Понятые вынесли из дома скамью, Богушевич присел на нее, положил на колени портфель, достал карандаш, бумагу, начал чертить схему двора. Задержал внимание на крыльце: на нем-то и задушили Параску среди бела дня, почти на глазах у прохожих - забор, низкий, с редкими колышками, не был помехой, с улицы все было видно как на ладони. Первым сюда, на место преступления, прибыл становой, увидел мертвую женщину и бледных, отупелых убийц, обеих с детьми на руках: Серафима - со своим, Наста - с Параскиным. Становой сразу же отправил Параску в больницу в надежде, что она еще, возможно, жива и врачи спасут ее. Становой рассказывал все это Богушевичу, показывал, где и как лежала убитая, где стояли Серафима и Наста. Богушевич слушал, записывал и с чудовищной ясностью и четкостью представлял себе (словно видел своими глазами), как женщины сидели на крыльце, как тянули за концы накинутый на шею Параски платок, как белело и синело ее лицо и вылезали из орбит глаза... Богушевич бросил карандаш на портфель, тряхнул головой, чтобы избавиться от жуткого наваждения, попросил станового минутку обождать. Сидел и сам молчал. Молча, не шевелясь, словно в почетном карауле стояли понятые, и бляхи их блестели на солнце, как боевые медали. Носик, заметив, что солнце светит прямо в лицо Богушевичу, стал так, чтобы его заслонить.

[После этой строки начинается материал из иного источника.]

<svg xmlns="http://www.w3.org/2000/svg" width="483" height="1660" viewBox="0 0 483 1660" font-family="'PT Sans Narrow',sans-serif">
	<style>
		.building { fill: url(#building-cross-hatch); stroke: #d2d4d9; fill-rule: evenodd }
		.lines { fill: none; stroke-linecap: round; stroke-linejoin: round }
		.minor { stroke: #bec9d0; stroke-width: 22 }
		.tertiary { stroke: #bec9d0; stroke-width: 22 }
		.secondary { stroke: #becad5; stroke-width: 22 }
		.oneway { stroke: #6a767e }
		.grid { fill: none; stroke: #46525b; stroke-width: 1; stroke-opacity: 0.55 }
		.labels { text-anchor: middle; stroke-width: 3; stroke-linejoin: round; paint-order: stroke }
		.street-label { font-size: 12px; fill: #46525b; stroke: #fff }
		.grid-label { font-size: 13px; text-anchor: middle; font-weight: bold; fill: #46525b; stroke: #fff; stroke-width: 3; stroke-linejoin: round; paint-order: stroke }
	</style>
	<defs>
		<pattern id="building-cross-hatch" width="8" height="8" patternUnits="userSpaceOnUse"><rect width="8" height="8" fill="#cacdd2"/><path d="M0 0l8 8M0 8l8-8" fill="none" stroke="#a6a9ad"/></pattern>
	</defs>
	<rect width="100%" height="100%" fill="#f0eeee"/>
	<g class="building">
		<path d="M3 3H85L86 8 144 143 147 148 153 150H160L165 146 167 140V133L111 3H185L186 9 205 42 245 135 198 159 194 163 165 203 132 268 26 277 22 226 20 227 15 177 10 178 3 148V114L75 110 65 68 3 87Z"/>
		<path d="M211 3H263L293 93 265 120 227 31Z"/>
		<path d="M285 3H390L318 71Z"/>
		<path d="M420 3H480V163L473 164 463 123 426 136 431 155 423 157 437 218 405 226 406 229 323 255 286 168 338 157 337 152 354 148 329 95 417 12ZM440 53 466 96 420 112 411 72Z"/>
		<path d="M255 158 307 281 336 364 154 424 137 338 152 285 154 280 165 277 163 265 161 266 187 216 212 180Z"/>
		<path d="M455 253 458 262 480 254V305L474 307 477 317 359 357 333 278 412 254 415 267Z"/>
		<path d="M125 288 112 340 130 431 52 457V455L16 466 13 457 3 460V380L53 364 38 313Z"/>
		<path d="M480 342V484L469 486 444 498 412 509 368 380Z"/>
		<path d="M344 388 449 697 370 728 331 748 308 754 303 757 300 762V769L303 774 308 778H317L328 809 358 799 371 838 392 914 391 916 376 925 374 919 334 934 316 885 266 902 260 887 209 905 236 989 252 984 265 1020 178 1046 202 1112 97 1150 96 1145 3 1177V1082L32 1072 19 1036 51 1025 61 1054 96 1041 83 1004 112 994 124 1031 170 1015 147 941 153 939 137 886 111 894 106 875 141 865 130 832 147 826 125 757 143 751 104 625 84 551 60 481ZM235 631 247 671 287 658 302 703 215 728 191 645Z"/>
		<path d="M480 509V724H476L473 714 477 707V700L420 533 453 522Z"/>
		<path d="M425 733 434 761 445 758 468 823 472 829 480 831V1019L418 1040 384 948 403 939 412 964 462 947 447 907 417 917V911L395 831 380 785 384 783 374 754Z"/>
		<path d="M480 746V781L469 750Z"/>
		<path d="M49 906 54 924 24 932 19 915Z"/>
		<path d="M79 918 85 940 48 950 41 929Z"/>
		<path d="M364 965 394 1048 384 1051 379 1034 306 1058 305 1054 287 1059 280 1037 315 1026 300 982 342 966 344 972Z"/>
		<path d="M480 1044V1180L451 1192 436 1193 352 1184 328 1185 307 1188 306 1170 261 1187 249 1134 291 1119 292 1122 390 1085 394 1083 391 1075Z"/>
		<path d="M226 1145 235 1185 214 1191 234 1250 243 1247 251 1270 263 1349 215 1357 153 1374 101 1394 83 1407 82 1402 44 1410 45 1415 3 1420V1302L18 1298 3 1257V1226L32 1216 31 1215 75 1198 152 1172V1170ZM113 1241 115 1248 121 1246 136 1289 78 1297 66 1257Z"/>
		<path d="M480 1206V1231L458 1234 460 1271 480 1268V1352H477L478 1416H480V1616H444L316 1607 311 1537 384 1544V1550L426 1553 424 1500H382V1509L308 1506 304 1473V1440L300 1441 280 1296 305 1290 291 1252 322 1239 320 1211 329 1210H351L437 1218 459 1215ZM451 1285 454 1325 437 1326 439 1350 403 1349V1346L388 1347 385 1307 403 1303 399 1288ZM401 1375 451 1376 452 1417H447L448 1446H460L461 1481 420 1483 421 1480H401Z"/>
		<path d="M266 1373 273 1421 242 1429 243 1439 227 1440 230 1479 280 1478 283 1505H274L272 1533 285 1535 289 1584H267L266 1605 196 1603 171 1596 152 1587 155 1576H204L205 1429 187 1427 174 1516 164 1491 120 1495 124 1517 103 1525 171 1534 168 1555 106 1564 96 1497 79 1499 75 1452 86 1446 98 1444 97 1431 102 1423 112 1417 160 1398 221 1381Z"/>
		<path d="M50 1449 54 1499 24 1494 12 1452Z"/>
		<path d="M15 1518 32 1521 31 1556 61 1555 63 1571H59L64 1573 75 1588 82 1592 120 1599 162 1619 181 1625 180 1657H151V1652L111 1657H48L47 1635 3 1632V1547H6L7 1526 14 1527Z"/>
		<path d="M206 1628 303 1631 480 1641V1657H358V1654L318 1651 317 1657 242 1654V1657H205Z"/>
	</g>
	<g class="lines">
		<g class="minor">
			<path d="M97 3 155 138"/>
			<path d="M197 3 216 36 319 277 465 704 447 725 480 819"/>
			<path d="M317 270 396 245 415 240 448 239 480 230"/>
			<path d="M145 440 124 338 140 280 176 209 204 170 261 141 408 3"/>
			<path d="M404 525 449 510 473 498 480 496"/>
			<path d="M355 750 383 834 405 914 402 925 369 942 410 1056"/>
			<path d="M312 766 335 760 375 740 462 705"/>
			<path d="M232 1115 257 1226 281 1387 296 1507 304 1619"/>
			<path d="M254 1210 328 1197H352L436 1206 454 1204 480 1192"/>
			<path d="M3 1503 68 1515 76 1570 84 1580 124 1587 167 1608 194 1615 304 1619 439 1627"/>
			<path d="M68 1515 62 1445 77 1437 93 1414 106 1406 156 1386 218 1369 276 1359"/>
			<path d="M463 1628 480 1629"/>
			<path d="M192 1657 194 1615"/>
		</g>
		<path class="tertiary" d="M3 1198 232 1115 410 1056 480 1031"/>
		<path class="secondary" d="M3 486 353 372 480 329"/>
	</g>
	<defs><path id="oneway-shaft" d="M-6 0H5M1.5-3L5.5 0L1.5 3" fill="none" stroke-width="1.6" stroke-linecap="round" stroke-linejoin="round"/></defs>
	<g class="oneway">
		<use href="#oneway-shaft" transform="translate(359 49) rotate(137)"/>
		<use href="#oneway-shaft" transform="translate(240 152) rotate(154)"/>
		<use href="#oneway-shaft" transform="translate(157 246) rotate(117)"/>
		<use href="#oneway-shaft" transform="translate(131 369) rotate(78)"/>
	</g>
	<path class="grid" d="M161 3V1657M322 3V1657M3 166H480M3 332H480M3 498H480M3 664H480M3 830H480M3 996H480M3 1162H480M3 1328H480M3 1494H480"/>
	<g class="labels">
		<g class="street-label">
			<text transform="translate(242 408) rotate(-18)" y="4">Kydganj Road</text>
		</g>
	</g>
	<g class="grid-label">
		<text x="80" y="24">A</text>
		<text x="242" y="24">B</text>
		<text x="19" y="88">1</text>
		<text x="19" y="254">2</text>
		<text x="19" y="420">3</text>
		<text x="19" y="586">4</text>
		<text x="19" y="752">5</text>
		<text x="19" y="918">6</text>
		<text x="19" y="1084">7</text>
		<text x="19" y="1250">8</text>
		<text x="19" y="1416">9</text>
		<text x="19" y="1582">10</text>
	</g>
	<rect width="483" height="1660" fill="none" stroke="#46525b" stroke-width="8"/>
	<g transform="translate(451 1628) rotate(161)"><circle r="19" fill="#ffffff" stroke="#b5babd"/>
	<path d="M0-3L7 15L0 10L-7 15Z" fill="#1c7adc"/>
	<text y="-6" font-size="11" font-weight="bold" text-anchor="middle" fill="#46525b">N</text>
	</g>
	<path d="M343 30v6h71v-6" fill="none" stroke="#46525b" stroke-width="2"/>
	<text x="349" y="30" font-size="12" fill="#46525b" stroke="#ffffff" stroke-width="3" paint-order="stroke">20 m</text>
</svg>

- Как преступницы потом признались на дознании, - снова заговорил становой, когда Богушевич опять взялся за карандаш, - они сидели втроем на верхней ступеньке крыльца, Параска - посередине...

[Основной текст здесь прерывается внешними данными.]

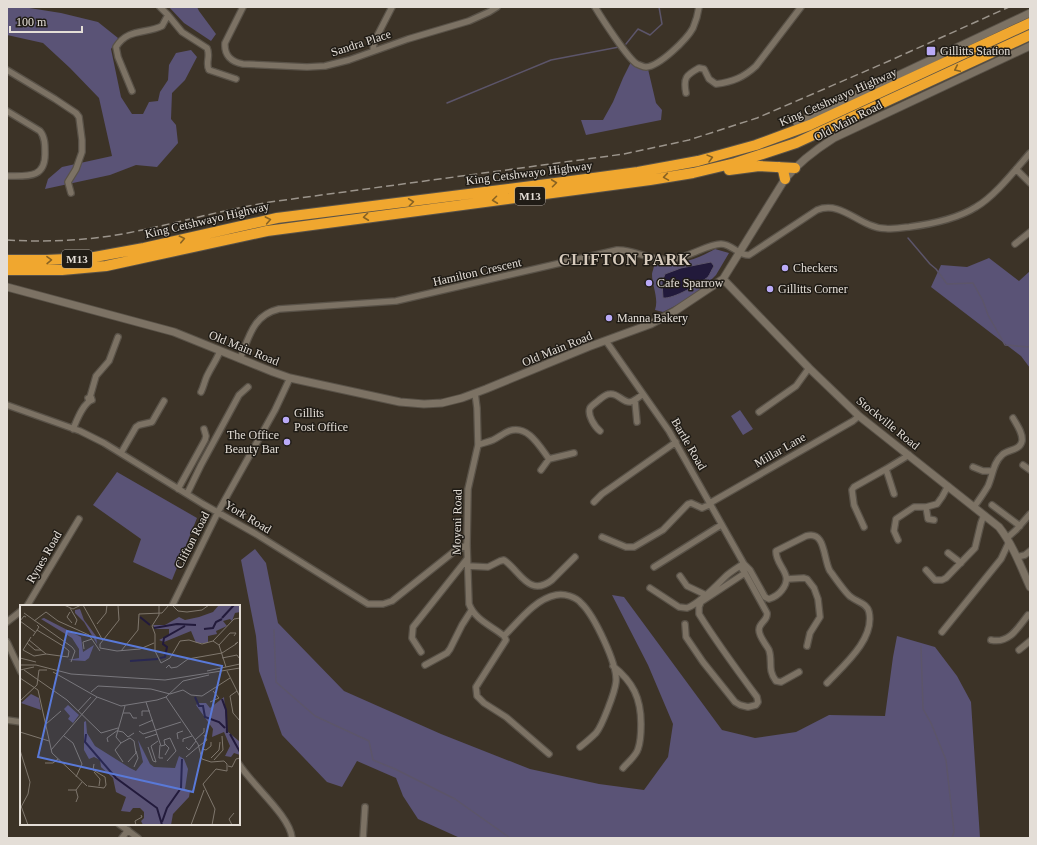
<svg xmlns="http://www.w3.org/2000/svg" width="1037" height="845" font-family="Georgia,serif">
<rect width="100%" height="100%" fill="#3c3327"/>
<!-- green -->
<path fill="#5a5376" d="M7,7h16l38,6 37,9 20,16 -7,11 10,48 11,17h11l6,-12 9,-1 2,-9 8,-12 1,-15 7,-12 15,-3 6,7 -12,23 -13,13 -1,26 5,6 2,18 -21,24 -21,-2 -26,10 -65,14 3,-10 14,-12 50,-11 -13,-58 -29,-30 -27,-25 -36,-8z
M169,7h28l2,4 17,23 -5,7 -27,-18z
M631,62l5,4 12,3 8,34 6,7 -1,10 -75,15 -5,-15h22l10,-18 10,-24z
M715,249l14,4 -13,22 -21,21 -32,16 -8,-2c4,-12 -3,-24 -3,-36 0,-2 2,-6 2,-9 25,-1 40,-4 61,-16z
M989,258l30,23 11,-10v97l-9,-12 -90,-69 10,-22 26,2z
M740,410l13,19 -10,6 -12,-19z
M117,472l80,46 -25,62 -39,-18 8,-23 -48,-34z
M255,549l11,14 12,60 66,68 97,43 89,35 69,15 45,6 24,-33 5,-33 -25,-59 -36,-70 12,2 98,133 33,8 41,-6 33,-17 56,1 8,-59 4,-21 38,11 22,29 14,26 9,136h-520l-42,-19 -15,-23 -7,-18 -39,-17 -15,26 -15,-5 -45,-47 -23,-64 -3,-35 -15,-76z"/>
<!-- water -->
<path fill="#221a3b" stroke="#5c556a" d="M711,262l3,4c-2,3 -4,8 -6,11 -9,7 -34,22 -45,21l-1,-16 3,-8 16,-6z"/>
<g fill="none" stroke-linecap="round" stroke-linejoin="round">
<!-- stream -->
<path stroke="#5c556a" stroke-width="1.5" d="M626,44l12,-15 12,6 12,-11 -3,-17
M447,103l104,-43 68,-13
M908,238l22,26 6,5 11,15 26,-1 10,18 5,14 17,30 25,2
M274,630l2,52 39,34 54,25 4,19 22,9 60,30 55,39
M921,646l2,63 8,14 15,37 8,72 -2,6"/>
<!-- minor casing -->
<g stroke="#595248" stroke-width="8">
<path id="minor" d="M160,7l8,8 14,17 25,16c4,8 -2,15 2,22l27,9
M243,7l-18,36c-1,12 6,19 18,21l64,3 18,-1 24,-6 59,-21 61,-18 20,-9 8,-5
M595,7c6,10 33,52 42,57 3,1 6,3 9,3 14,-1 41,-28 47,-39 3,-7 5,-14 6,-21
M373,51l1,-9 18,-35
M7,70l48,29 21,14 3,4 3,23v12l-6,17 -8,13 3,11
M132,91l-14,-34 -2,-10c12,-19 30,-13 46,-21l6,-11
M686,93c-3,-15 0,-18 13,-25l5,1 5,10 7,5c17,-2 28,-7 40,-18l45,-59
M7,111l33,20c5,6 5,14 5,21 1,27 -18,24 -38,24
M1016,169l14,14
M1015,244l15,-12
M606,341l63,90 75,133 6,6 15,27 4,2c6,-2 10,-5 13,-9 13,-16 -7,-24 -6,-39l30,-15c20,-6 17,23 24,35 4,5 16,23 21,26 6,5 16,6 18,15 6,27 -25,53 -42,71
M240,359c9,-22 13,-44 39,-50l117,-8 221,-51c19,-1 32,12 54,9 18,-1 36,-15 50,-15 11,0 18,12 28,11l68,-45c20,-8 35,8 53,15 13,6 26,3 39,2 23,-3 48,-8 67,-20 19,-11 39,-37 54,-54
M201,392c3,-6 4,-13 7,-18 4,-8 9,-15 12,-23
M475,393l2,15 1,37 -10,44 -1,56 2,59c6,16 23,22 35,32l2,4 -30,47 1,9 7,7 22,14 43,37
M90,397l6,-21 13,-15 9,-24
M635,401l2,21
M7,405l73,26 24,12 99,61 53,30 112,70h15l9,-3 64,-51 11,-5
M759,412l37,-26 13,-18
M73,429c4,-9 10,-26 19,-29l-1,-3 -3,1 1,3
M600,431c-5,-4 -13,-16 -10,-23 2,-3 7,-6 9,-8 4,-3 7,-6 11,-6 8,-1 12,8 20,8 5,-1 9,-5 13,-8
M478,445c5,-2 10,-3 15,-5 6,-3 11,-7 16,-9 19,-7 31,16 40,28l25,-6
M121,453l15,-26 3,-2 13,-3 12,-21
M1023,465l7,5
M973,467l10,4h9
M541,470l8,-11
M178,489l27,-49 1,-4 -2,-7
M187,494l14,-29 38,-70 9,-8
M894,494l-8,-25 23,-14
M594,502l8,-8 74,-52
M710,503l143,-82 6,-5
M992,505l28,21
M926,507l2,12 6,1
M974,507c5,-7 10,-14 14,-21 5,-11 5,-23 14,-31 6,-6 18,-4 20,-14 1,-8 -5,-16 -9,-23
M864,527l-10,-22 -2,-15 2,-3 32,-18
M602,537l24,10h8l29,-17 25,-26 3,-1 11,5 9,-4
M1007,538l9,-8 14,-16
M898,540l-4,-9 2,-12 18,-12h12l11,-3 5,-7 6,-11
M948,553l13,10
M1017,557l8,-2 5,-4
M468,566l20,1 12,-6 4,-1c16,11 25,38 48,20l23,-23
M654,567l67,-42
M926,570l9,10h7l4,-2 29,-30 6,-25 3,-8
M745,573l22,40c1,8 -8,9 -8,17 0,7 7,14 10,20 4,12 -2,19 7,31l5,1 18,-10
M680,576l7,10 19,9
M787,579l17,-1 3,1 7,9 4,11 2,18 -10,16 -3,13
M650,588l29,19 8,1c13,-5 28,-21 38,-31 5,-5 12,-9 18,-13
M27,606l52,-87
M172,606l46,-94 57,-102 15,-32
M7,622l14,-11
M685,624l1,13 17,25 32,40 5,3 8,2 8,-2 2,-3 -1,-5c-20,-27 -40,-54 -58,-83v-7l2,-5 44,-29 -5,-7
M942,632l59,-73 8,-17
M504,636c15,-15 31,-37 52,-41 8,-2 20,2 25,8 13,12 37,62 35,79 -1,10 -14,44 -20,51 -5,5 -11,10 -16,14
M991,640c18,4 27,-12 37,-25
M7,642l14,30
M1019,650l11,-9
M421,652l-9,-14 1,-11 54,-68
M425,665l22,-12 3,-4 12,-24 9,-14
M613,666c20,16 28,32 28,58 0,8 0,17 -3,25 -2,7 -10,13 -15,19
M7,720l14,2
M239,764c13,21 51,52 53,74
M119,824l19,14
M122,838l6,-8
M363,838l2,-31"/>
</g>
<!-- tertiary casing -->
<g stroke="#595248" stroke-width="9">
<path id="tertiary" d="M797,123l233,-110
M723,279l86,89 50,48 140,111c14,18 22,40 31,60
M7,287l167,45 99,40 17,6 110,24 24,2 18,-1 20,-5 24,-9 102,-42 63,-23 24,-13 48,-32 62,-100c14,-17 30,-29 49,-41l196,-92"/>
</g>
<!-- motorway casing -->
<g stroke="#595248" stroke-width="12">
<path id="motorway" d="M779,167l4,3 2,9
M729,170l30,-4 36,2
M7,260h39l43,-2 55,-10 133,-30 294,-37 67,-9 60,-11 58,-16 54,-20 220,-102
M7,270h55l44,-4 161,-35 383,-51 43,-7 42,-10 61,-20 234,-108"/>
</g>
<!-- minor -->
<use href="#minor" stroke="#7c7264" stroke-width="5.5"/>
<!-- tertiary -->
<use href="#tertiary" stroke="#7c7264" stroke-width="7"/>
<!-- motorway -->
<use href="#motorway" stroke="#f0a72f" stroke-width="10"/>
<!-- rail -->
<path stroke="#9b948b" stroke-width="1.5" stroke-dasharray="8 4" stroke-linecap="butt" d="M7,240c35,2 69,1 104,-4 53,-9 105,-25 159,-34l354,-48 65,-14 68,-22 132,-57 120,-54"/>
</g>
<!-- one-way arrows -->
<defs><path id="oneway-chevron" d="M-2-3.5L2.5 0L-2 3.5" fill="none" stroke-width="1.6" stroke-linecap="round" stroke-linejoin="round"/></defs>
<g stroke="#886222">
<use href="#oneway-chevron" transform="translate(957 69) rotate(155)"/>
<use href="#oneway-chevron" transform="translate(710 158) rotate(-15)"/>
<use href="#oneway-chevron" transform="translate(666 177) rotate(171)"/>
<use href="#oneway-chevron" transform="translate(554 183) rotate(-7)"/>
<use href="#oneway-chevron" transform="translate(495 200) rotate(173)"/>
<use href="#oneway-chevron" transform="translate(411 202) rotate(-7)"/>
<use href="#oneway-chevron" transform="translate(366 217) rotate(173)"/>
<use href="#oneway-chevron" transform="translate(268 220) rotate(-11)"/>
<use href="#oneway-chevron" transform="translate(182 239) rotate(-13)"/>
<use href="#oneway-chevron" transform="translate(49 260) rotate(-1)"/>
</g>
<!-- markers -->
<g fill="#baaaf7" stroke="#201c16" stroke-width="1.5">
<rect x="926" y="46" width="10" height="10" rx="2"/>
<circle cx="785" cy="268" r="4"/>
<circle cx="649" cy="283" r="4"/>
<circle cx="770" cy="289" r="4"/>
<circle cx="609" cy="318" r="4"/>
<circle cx="286" cy="420" r="4"/>
<circle cx="287" cy="442" r="4"/>
</g>
<g text-anchor="middle" dominant-baseline="central" stroke-width="3" stroke-linejoin="round" paint-order="stroke">
<!-- shield labels -->
<g fill="#201c16" stroke="#a9a49d" stroke-width="1">
<rect x="515" y="187" width="30" height="18" rx="3"/>
<rect x="62" y="250" width="30" height="18" rx="3"/>
</g>
<g font-size="11" font-weight="bold" fill="#e4ded7">
<text x="530" y="196">M13</text>
<text x="77" y="259">M13</text>
</g>
<!-- street labels -->
<g font-size="12" fill="#e4ded7" stroke="#201c16">
<text transform="translate(361 43) rotate(-18)">Sandra Place</text>
<text transform="translate(838 97) rotate(-24)">King Cetshwayo Highway</text>
<text transform="translate(848 121) rotate(-27)">Old Main Road</text>
<text transform="translate(529 173) rotate(-7)">King Cetshwayo Highway</text>
<text transform="translate(207 220) rotate(-13)">King Cetshwayo Highway</text>
<text transform="translate(477 272) rotate(-13)">Hamilton Crescent</text>
<text transform="translate(244 348) rotate(22)">Old Main Road</text>
<text transform="translate(557 349) rotate(-22)">Old Main Road</text>
<text transform="translate(888 423) rotate(39)">Stockville Road</text>
<text transform="translate(689 444) rotate(60)">Bartle Road</text>
<text transform="translate(780 450) rotate(-30)">Millar Lane</text>
<text transform="translate(248 517) rotate(31)">York Road</text>
<text transform="translate(457 522) rotate(-89)">Moyeni Road</text>
<text transform="translate(192 540) rotate(-63)">Clifton Road</text>
<text transform="translate(44 557) rotate(-60)">Rynes Road</text>
</g>
<!-- poi labels -->
<g font-size="12" fill="#e4ded7" stroke="#201c16" text-anchor="start">
<text x="940" y="51">Gillitts Station</text>
<text x="793" y="268">Checkers</text>
<text x="657" y="283">Cafe Sparrow</text>
<text x="778" y="289">Gillitts Corner</text>
<text x="617" y="318">Manna Bakery</text>
<text x="294" y="413">Gillits<tspan x="294" dy="14">Post Office</tspan></text>
<text x="279" y="435" text-anchor="end">The Office<tspan x="279" dy="14">Beauty Bar</tspan></text>
</g>
<!-- district labels -->
<g font-size="16" font-weight="bold" letter-spacing="1" fill="#d7cbbd" stroke="#201c16">
<text x="625" y="259">CLIFTON PARK</text>
</g>
</g>
<!-- overview -->
<g transform="translate(20 605)">
<rect width="220" height="220" fill="#3c3327"/>
<path d="M199,0h21v7l-5,1 -3,8 -2,-2 -7,2 4,5 -11,5 1,3 -9,2v7h-12l-5,-12 -27,11 -5,-2 10,-5v-6h-14l-2,-4h12l14,-8 6,3 14,-3 14,-5zM60,4l4,11 12,16 1,8 -13,-22 -9,-9v-3zM24,13l37,19 2,15 11,-7 -5,13 -4,3 -17,-1 11,-2v-9l-7,-11 -31,-19zM11,89l8,4 2,12 -20,-7zM204,92l3,34 13,11v13l-6,-2 -3,4 -6,-1 5,-10 -6,-14 -12,5 1,-8 -17,-24 3,-2h7l4,5zM48,100l11,10 -6,8 -5,-4 2,-3 -6,-7zM66,116l1,12 8,13 35,22 6,3 7,-9 -5,-22 12,24 4,3 21,1 4,-12 5,3 4,10 -3,20 5,2 -1,6 -16,17 -2,11h-28l-2,-4 3,-3v-6l-4,-4h-7l-3,4 -9,-1 5,-14 -10,-5 -3,-14 -12,-11 -1,-7 -6,-3 -5,2 -5,-9v-28z" fill="#5a5376"/>
<path fill="none" stroke="#221a3b" stroke-width="2" d="M120,12l10,8M202,13l12,-13M134,23l23,-4 19,1M184,24l9,-1 3,-6 6,-3M140,53l5,-1 2,-10 -4,-3 1,-6 21,-12M110,56l28,-2M175,92l4,9h4l2,11 14,5 6,6M202,94l4,11 1,23M66,129l-1,8 31,36 41,30 5,17M210,129l10,18M142,217l5,-14 14,-20 1,-29"/>
<path fill="none" stroke="#7f776d" stroke-width="1" d="M44,0l9,4 8,-4M63,0l19,34M98,0l1,15 -19,24v4l17,3 23,-2 14,-6M139,0v10l-7,11 3,8v17l6,12 9,-5 10,-17 9,-1 13,4 11,-3 21,-22 6,-1M152,0l6,6 9,1 15,-2 7,-5M50,3l7,12 -2,5M50,7l-3,5 5,6M4,8l48,34 3,4 -4,11M6,12l-2,-1 -4,5 15,11M14,16l12,-9 12,9 31,14 11,16M77,19l9,-11 1,-8M13,31l6,-9 -2,-2M11,32l-8,13 11,6 12,-2 22,3 1,-6 -6,-5 -26,-16M9,35l17,14M193,36l6,4 7,22M7,38l8,7h6M199,40l11,-12h6l-2,3M64,44l-1,-7 9,-3M101,46l17,-21 1,-16 23,-1 7,-8M0,53l16,4M202,53l15,-3 2,3M0,60h16l35,9 94,6 75,-12M146,63l3,-3 2,3 6,-1 11,-8 34,-6 14,-9 2,-2 -3,2M0,65l14,-3M4,65l43,30 34,33 17,-5M187,66l33,-7M207,66l13,26M33,67l44,25 24,9 36,-6 9,-3 17,-16 26,-6M0,73l18,12 14,63 35,33M217,86l-7,5 3,17 7,8M71,87l7,-6 53,3 19,5 13,-4 8,5 11,1 28,-18M146,92l32,47 4,15 9,3 13,-1 3,3v7l-11,-2 -13,15 12,25 -3,16M0,96l17,-16 2,-15h8M126,97l15,44 4,-1 -1,-5 6,-2 6,13 -9,10M190,97l9,-4 -6,-7M58,106l13,-14M103,108h7l3,5h4M122,111v-5h8M26,119l15,-13M119,121l14,-6M136,125l25,-8M98,126l5,1 5,5 6,-4M119,126l4,3 13,-4M0,127l29,9M44,131l9,7 9,21 -6,13M125,133l12,-4M158,134l-1,-6 6,-2M175,135l9,-8v-4M88,137l-1,-4 11,-8M163,137v-3l9,-3M101,138l-5,-6 9,-31M145,139l4,4 -4,7M140,140l-1,13h4M179,141l8,-6 -3,-5M128,142l5,14 3,1 -5,-16 7,-5M166,142l3,3 7,-9M182,144l4,1 5,-4v-4M0,145l10,32 -2,12 -8,15M31,145l46,-53M166,152l13,-11M191,153l8,-8 1,-8M194,155l9,-10 -1,-14M103,157l-8,-12 6,-7 9,-5 4,3 2,12 -8,9M25,158h8l5,-4M208,161l4,1 4,-8 4,-1M114,162l4,-9 -2,-7M74,167l6,7 -1,7M68,181l16,2 2,-3 -1,-8 -12,-7 1,-6M48,185h8l6,-8M56,197l2,-5 -2,-7M1,201l7,19M116,220l-1,-4 7,-4 -1,-2M171,220l13,-35M212,220l-3,-6 5,-6"/>
<path fill="#5979d8" fill-opacity="0.15" stroke="#5979d8" stroke-width="2" d="M47,26l155,35 -29,126 -155,-35z"/>
<rect width="220" height="220" fill="none" stroke="#e4ded7" stroke-width="2"/>
</g>
<!-- border -->
<rect width="1037" height="845" fill="none" stroke="#e4ded7" stroke-width="16"/>
<!-- scale -->
<path d="M10 26v6h72v-6" fill="none" stroke="#e4ded7" stroke-width="2"/>
<text x="16" y="26" font-size="12" fill="#e4ded7" stroke="#201c16" stroke-width="3" paint-order="stroke">100 m</text>
</svg>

Описав двор и начертив схему, Богушевич позвал старуху. Та вынесла еще одну скамейку, перекрестилась и села, не отводя глаз от руки Богушевича, записывавшего ее ответы. Ей за семьдесят, убитая Параска приходилась ей младшей невесткой. Про перстень сказала так:
- Ой, был, был перстенек. Мой он был. Мне пани Софья подарила, когда я служила у нее горничной. Давно это было. Лет пятьдесят назад, а то и больше. Дюже дорогой перстень.
- А сколько он мог стоить? - спросил Богушевич.
- Не знаю, а дорогой, - закивала головой старуха, и на ее лице, сморщенном, желтом, словно у мумии, задрожал острый подбородок. - Дюже дорогой. Уж больно красивый был. Пани Софья сняла его со своей руки и мне надела. А ей этот перстень кучер подарил.